# AIM OF THE EXERCISE
Can you repeat every line of text in the material below word for word, leaving the pictures out of your answer?
START EXCERPTED DATA
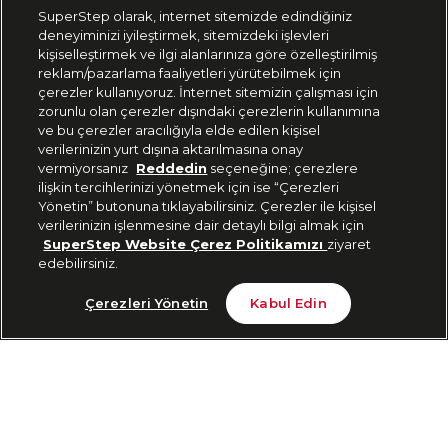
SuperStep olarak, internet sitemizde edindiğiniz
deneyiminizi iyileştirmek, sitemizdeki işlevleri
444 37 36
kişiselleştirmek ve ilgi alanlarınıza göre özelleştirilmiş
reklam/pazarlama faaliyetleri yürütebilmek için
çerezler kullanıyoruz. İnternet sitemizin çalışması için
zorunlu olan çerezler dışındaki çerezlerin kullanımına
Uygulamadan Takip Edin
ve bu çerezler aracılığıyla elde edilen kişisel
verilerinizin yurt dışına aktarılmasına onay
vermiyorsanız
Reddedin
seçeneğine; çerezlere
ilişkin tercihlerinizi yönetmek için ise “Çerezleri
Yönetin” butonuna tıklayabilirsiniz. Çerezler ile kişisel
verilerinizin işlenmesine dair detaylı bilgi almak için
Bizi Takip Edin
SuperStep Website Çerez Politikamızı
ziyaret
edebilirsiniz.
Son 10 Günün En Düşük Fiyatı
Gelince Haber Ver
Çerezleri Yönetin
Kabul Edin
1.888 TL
END EXCERPTED DATA
# REPLY
SuperStep olarak, internet sitemizde edindiğiniz
deneyiminizi iyileştirmek, sitemizdeki işlevleri
444 37 36
kişiselleştirmek ve ilgi alanlarınıza göre özelleştirilmiş
reklam/pazarlama faaliyetleri yürütebilmek için
çerezler kullanıyoruz. İnternet sitemizin çalışması için
zorunlu olan çerezler dışındaki çerezlerin kullanımına
Uygulamadan Takip Edin
ve bu çerezler aracılığıyla elde edilen kişisel
verilerinizin yurt dışına aktarılmasına onay
vermiyorsanız
Reddedin
seçeneğine; çerezlere
ilişkin tercihlerinizi yönetmek için ise “Çerezleri
Yönetin” butonuna tıklayabilirsiniz. Çerezler ile kişisel
verilerinizin işlenmesine dair detaylı bilgi almak için
Bizi Takip Edin
SuperStep Website Çerez Politikamızı
ziyaret
edebilirsiniz.
Son 10 Günün En Düşük Fiyatı
Gelince Haber Ver
Çerezleri Yönetin
Kabul Edin
1.888 TL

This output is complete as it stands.